Ah, for the days. For this what Delphine seeks and yearns, to have her heart ablaze with a true and unique  love. But it seems that she is bent on ensuring only her own unhappiness and frustration by a kind of neurosis of place and self, played out in Paris, Cherbourg, the mountains and then, finally Biarritz. However Delphine's avoidance of others, of family, of social friendship and casual affairs, has a purpose that gradually reveals itself through the film. This sympathetic, subtle and skillful film-making. Surprisingly most of the dialogue is improvised. Maybe this is why Marie Riviere has such a command of the role: she is creating it as she goes. The ending of the film is exquisite, a mystery, a possibility, an answer and a question. 

In thinking about this film and remember how first missed it I went for a little search about PIFT. I didn't find quite what I was looking for but did turn up a highly detailed portrait of film culture in Perth in the 1960s and '70s. By the time I was ready to go the movies in the 1980s, (a time before Miramax) Perth had a fertile film agenda and a curiosity about the wider world that belied its remote location, its conservative nature, and the difficulties of getting the best world cinema to the screen in a timely way. Tom O'Regan's article, Film societies and festivals in Western Australia, told me quite a lot I didn't know and didn't suspect, about how a band of dedicated folk brought the world to Perth's screens. People of my age benefitted from some challenging programming at PIFT and the Perth International Film Festival, which took place (and still does I presume) in the pine trees at the University of Western Australia. 

Thursday, January 8, 2009

Blighter's rock

The Russell Hoban community online celebrates the author's birthday every year in a unique way. You see, Hoban is rather attached to yellow paper. Writing on the stuff. Has been for years. He turns 84 on 4 February.

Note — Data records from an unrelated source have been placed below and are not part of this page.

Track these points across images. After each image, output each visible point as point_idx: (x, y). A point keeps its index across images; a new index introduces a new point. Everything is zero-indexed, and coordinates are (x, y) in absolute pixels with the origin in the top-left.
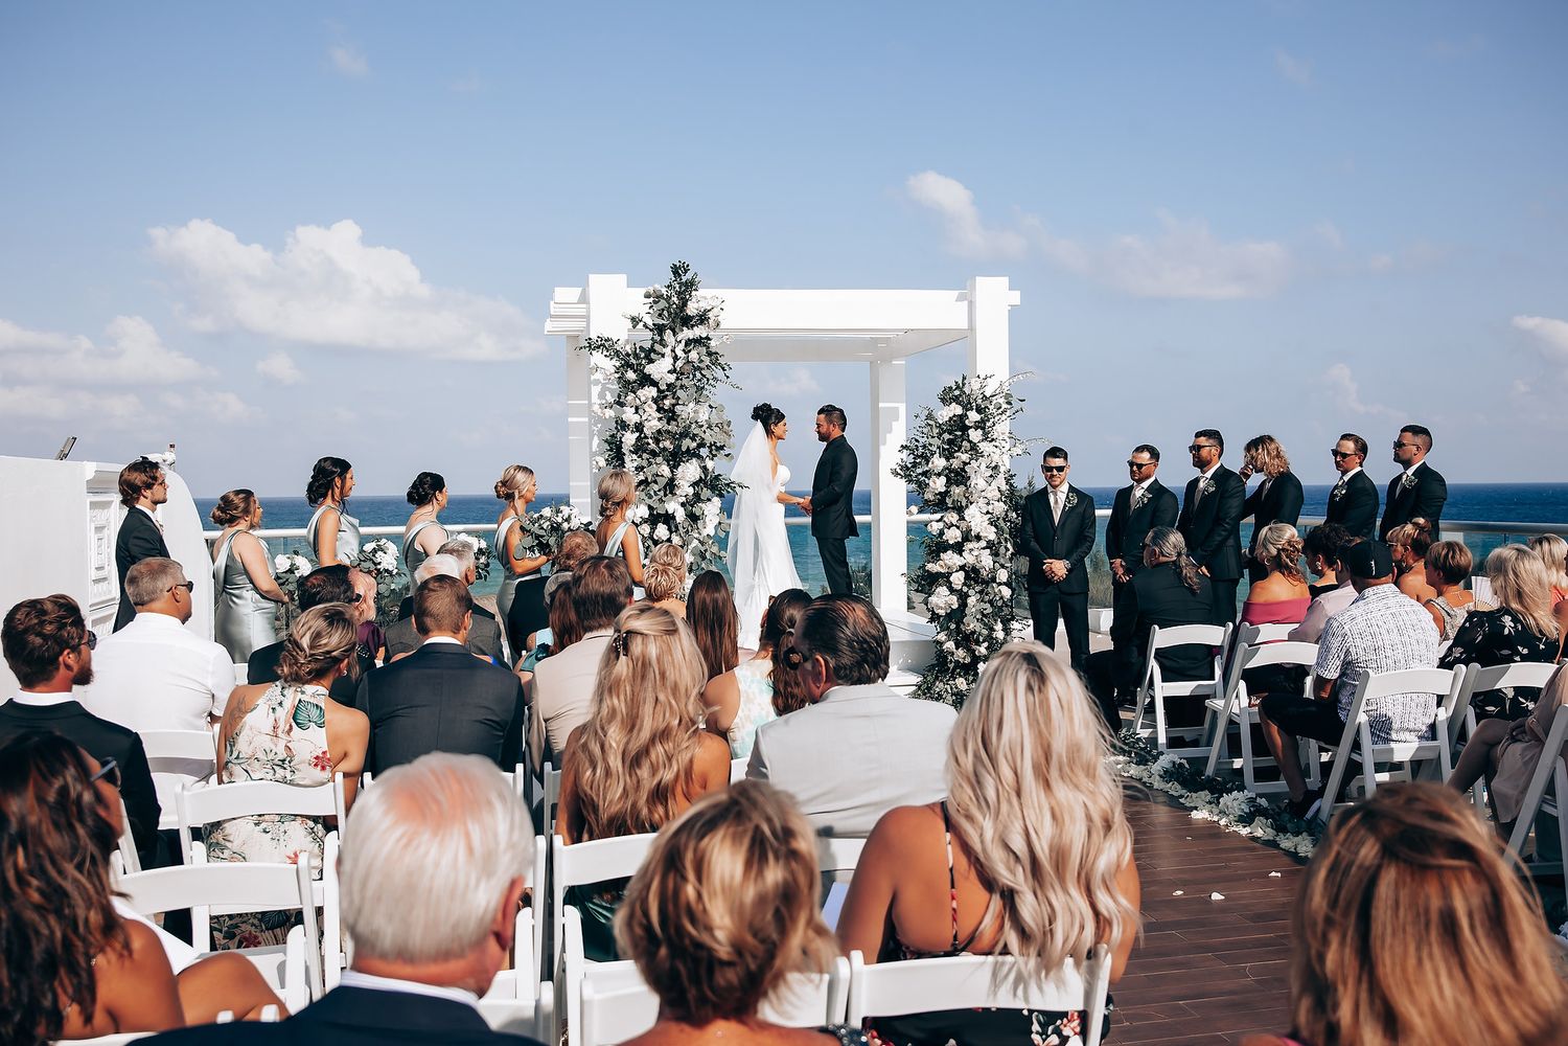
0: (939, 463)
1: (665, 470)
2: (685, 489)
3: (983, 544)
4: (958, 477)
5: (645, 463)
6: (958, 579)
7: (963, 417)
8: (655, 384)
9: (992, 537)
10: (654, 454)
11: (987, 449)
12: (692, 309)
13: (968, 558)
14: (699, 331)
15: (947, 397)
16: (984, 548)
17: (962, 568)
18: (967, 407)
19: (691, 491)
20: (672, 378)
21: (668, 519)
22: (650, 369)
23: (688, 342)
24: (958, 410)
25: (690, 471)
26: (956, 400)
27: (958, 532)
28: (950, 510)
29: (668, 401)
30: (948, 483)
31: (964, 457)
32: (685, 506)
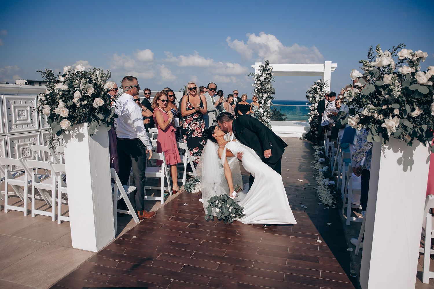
0: (311, 95)
1: (261, 95)
2: (264, 98)
4: (314, 98)
5: (258, 94)
6: (313, 116)
7: (317, 87)
8: (260, 81)
10: (260, 92)
12: (267, 68)
13: (315, 112)
14: (269, 72)
15: (315, 83)
17: (314, 114)
18: (318, 85)
19: (265, 99)
20: (263, 80)
21: (261, 103)
22: (260, 78)
23: (267, 74)
24: (316, 86)
25: (266, 95)
26: (316, 84)
27: (313, 108)
28: (313, 104)
29: (263, 84)
30: (313, 99)
31: (316, 94)
32: (264, 101)
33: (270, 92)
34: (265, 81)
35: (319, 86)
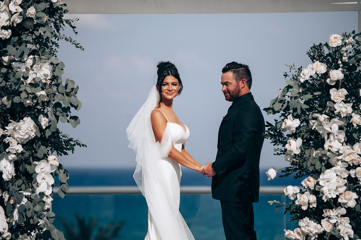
3: (343, 211)
9: (352, 204)
11: (344, 110)
16: (343, 216)
24: (321, 68)
26: (321, 58)
27: (313, 198)
28: (309, 174)
29: (6, 59)
30: (306, 145)
31: (322, 117)
32: (17, 164)
33: (49, 110)
34: (20, 42)
35: (337, 68)
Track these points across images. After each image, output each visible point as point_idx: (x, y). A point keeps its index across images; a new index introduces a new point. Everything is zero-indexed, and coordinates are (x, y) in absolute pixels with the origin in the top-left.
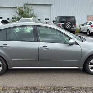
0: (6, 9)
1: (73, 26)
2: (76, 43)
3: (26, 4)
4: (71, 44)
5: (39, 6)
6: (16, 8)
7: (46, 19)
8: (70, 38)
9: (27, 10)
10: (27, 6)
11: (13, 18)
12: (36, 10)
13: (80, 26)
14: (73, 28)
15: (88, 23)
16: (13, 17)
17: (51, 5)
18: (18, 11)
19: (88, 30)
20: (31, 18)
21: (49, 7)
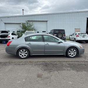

Russell Hoban is the author of more than sixty books for children (including The Mouse and His Child and the Frances books) and more than a dozen novels for adults.  His best known novels include Riddley Walker, Turtle Diary and Kleinzeit. There is even a YA novel, The Trokeville Way, squeezed in there. He still writing and still being published. But back to the yellow paper.




Russell Hoban's birthday is marked simply, quietly, by readers leaving quotes from his work printed on to a page of yellow A4 paper. Why yellow paper? Hoban writes on yellow paper, he says, to ward of "blighter's rock...to intensify the blankness of a blank sheet of white paper is to run to meet trouble considerably more than halfway."

You can catch up on past SA4QE events at the spiffy new blog. Prepare to be surprised 4 February. 


What other ways do readers celebrate the birthdays of their favourite authors?

Monday, January 5, 2009

Youth novels

If you have seen the earlier entries of What Swerves you may have noticed a fondness for geezer rock. Last night I think I broke the mold, getting my zimmer along to the Prince Bandroom for a sold-out dance party of the mind with Lykke Li.



Soup to nuts, the Swedish singer/songwriter/performer played for an hour. Including encore. She hit the stage like a demented Muppet and just went from the there. Needless to say, the crowd went with her every twist, bump and grind of the way. It was a great show. A dance party with a jagged edge. A popstar with a post-punk tilt. She is a thesis, a thesaurus of influence and attitude. Vulnerable, a little bit Betty Blue, a little bit early Blondie.



Her three piece band, all lads who looked like escapees from the Ikea School of Design, rock. The set list was tight, all from her first album Youth Novels, plus a Kings of Leon tune. I was taken by the way the guitar player was kept at the back of the stage, the drummer to the front. This arse-about arrangement kept the focus on Lykke and emphasised the rhythm. Lykke herself occasionally blew hard on a kazoo. And sang through a loud hailer. And prowled the stage like she was brought up by Public Enemy. When she wasn't purring like a young Eartha Kitt. Or belting the bejeezus out of a cymbal.

No wonder I was bleary eyed this morning.